You should now see “marching ants” around the inner loop part of the paper clip, with a clean line at the edge of the paper (see below diagram to show what should be selected.)
If your selection is good, you can now skip to STEP 3. Otherwise, press Ctrl+D to deselect, and try Selection Option 2.
Selection Option 2:
We are going to make a loose selection using the polygonal lasso tool. The most important part is to get a clean edge where the clip crosses the paper. Press L to select the Polygonal Lasso tool. Depending on what tool you used last, L may activate a different lasso tool; in that case, click on the tool in the Tools palette and hold for at least one second to bring up the tool picker sub menu, then choose the Polygonal Lasso tool. (See above for diagram of this when we chose the Magic Wand tool.)
Zoom in (I used 200%) and click exactly on the paper edge inside the paperclip loop (see diagram for mouse cursor position.)
Move the mouse cursor across the paperclip wire and click, again exactly on the paper edge (see below diagram for this second click position.)
Now continue moving and clicking the mouse, creating a selection which completely contains the inner loop of the paperclip. See next diagram for how your completed selection should look.
STEP 3 – CREATE A NEW LAYER
Once your inner clip area is selected, press Ctrl+Shift+J to cut that area and paste it onto a new layer above the paperclip layer. Rename this layer “inner clip”.

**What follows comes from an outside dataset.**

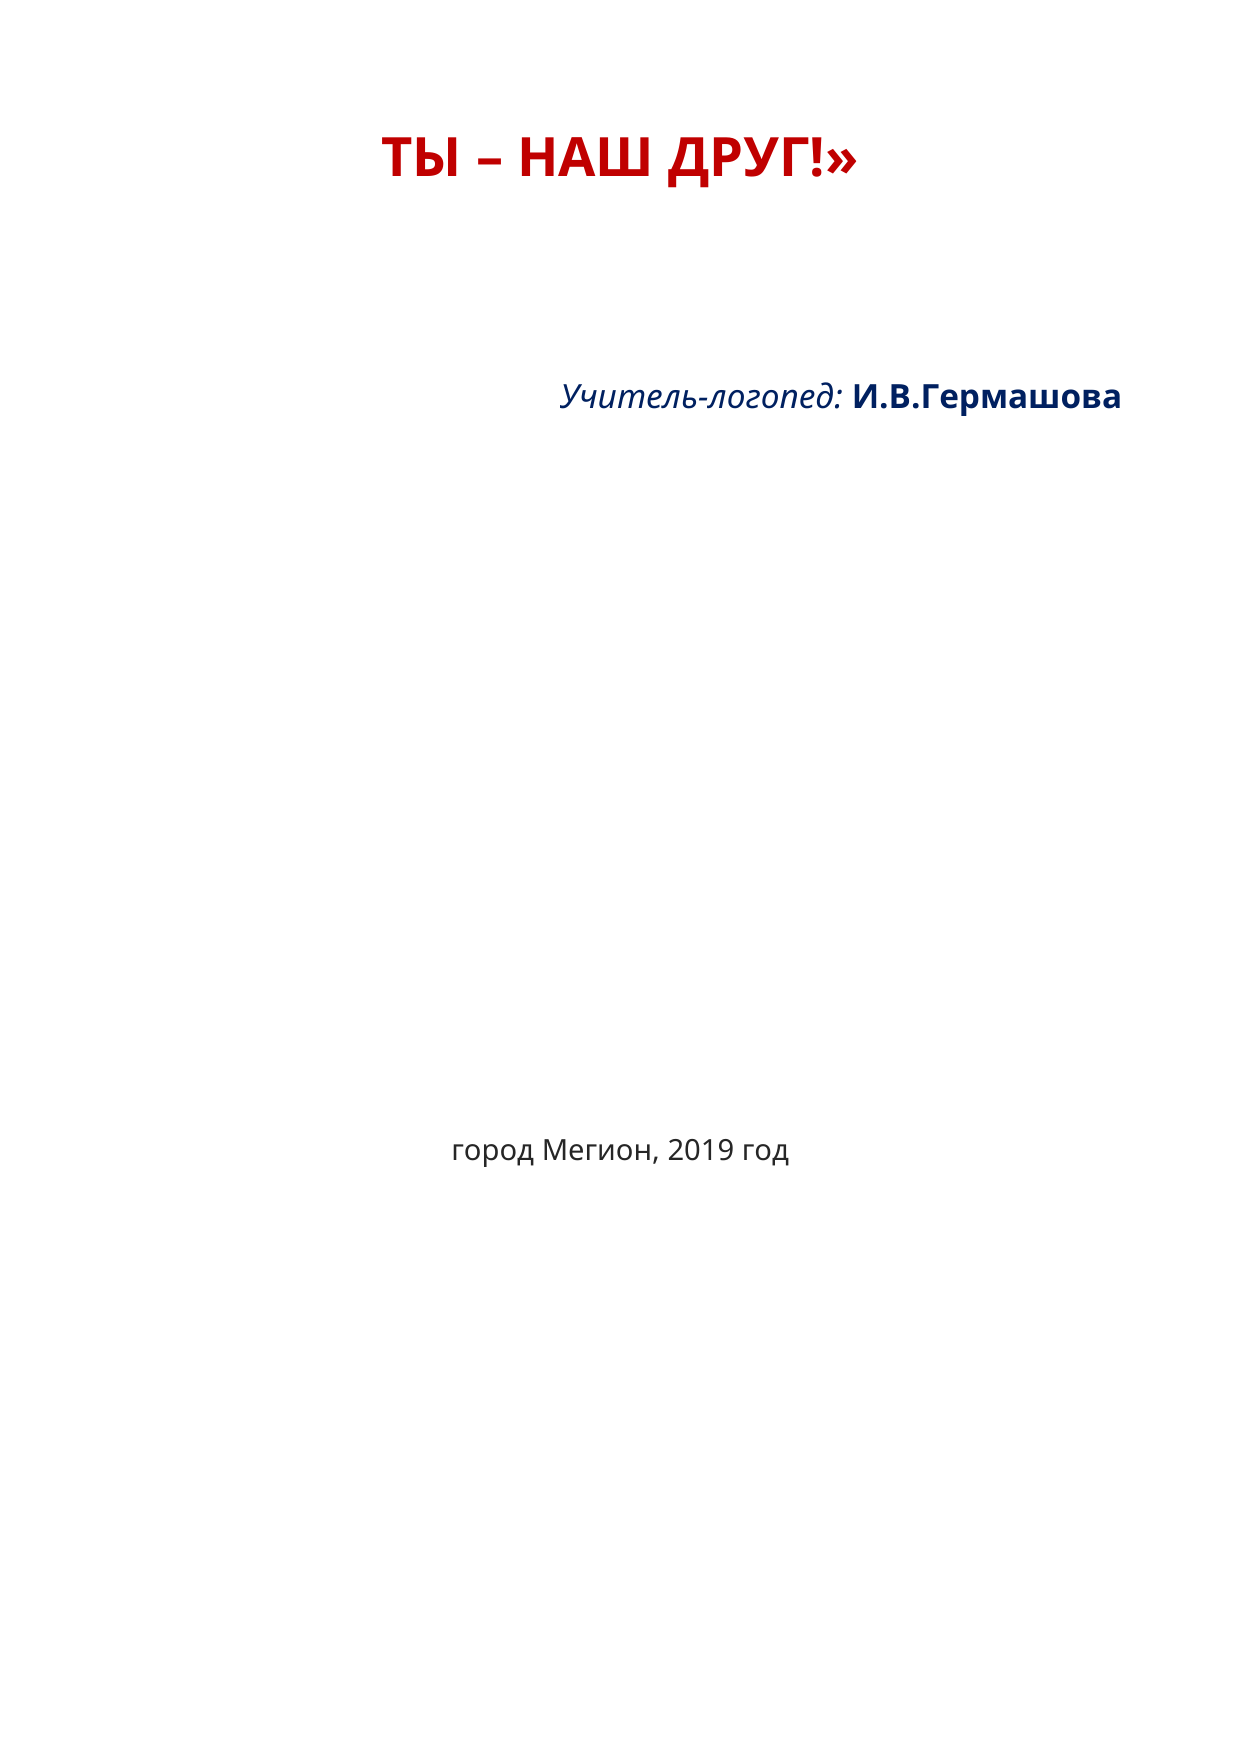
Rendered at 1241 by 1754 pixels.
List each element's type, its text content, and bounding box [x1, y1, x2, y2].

text ТЫ – НАШ ДРУГ!» [118, 118, 1122, 192]
text Учитель-логопед: И.В.Гермашова [118, 372, 1122, 418]
text город Мегион, 2019 год [118, 1129, 1122, 1168]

STEP 4 – SET STYLE EFFECTS FOR NEW LAYER
Click on the inner clip layer to make it active. Right click on the fx symbol of this layer and choose Clear Layer Style. Then set the Fill to 0% (see below for location of the Fill option.) This will make the inner clip disappear. The below diagram shows the location of the Fill option, as well as the visual result when Fill is set to 0%.
- Style: Emboss
- Soften: 16
- Shadow Mode Opacity: 90
And there you have it! Note, you may need to adjust these settings differently based on your elements and papers, or play with the other options in this dialog to get the desired effect. For example, I noticed when using a darker piece of paper it helped to increase the shadow mode opacity value and decrease the highlight mode opacity value.
This same technique can be used when you have a hatpin element sticking thru a piece of paper. In some cases, the designer will give you a hatpin with the middle missing—all you would need to do is create a skinny rectangle of the appropriate size and fill it with any color (since it will be invisible).
I hope this tip proves helpful in making your layouts more realistic!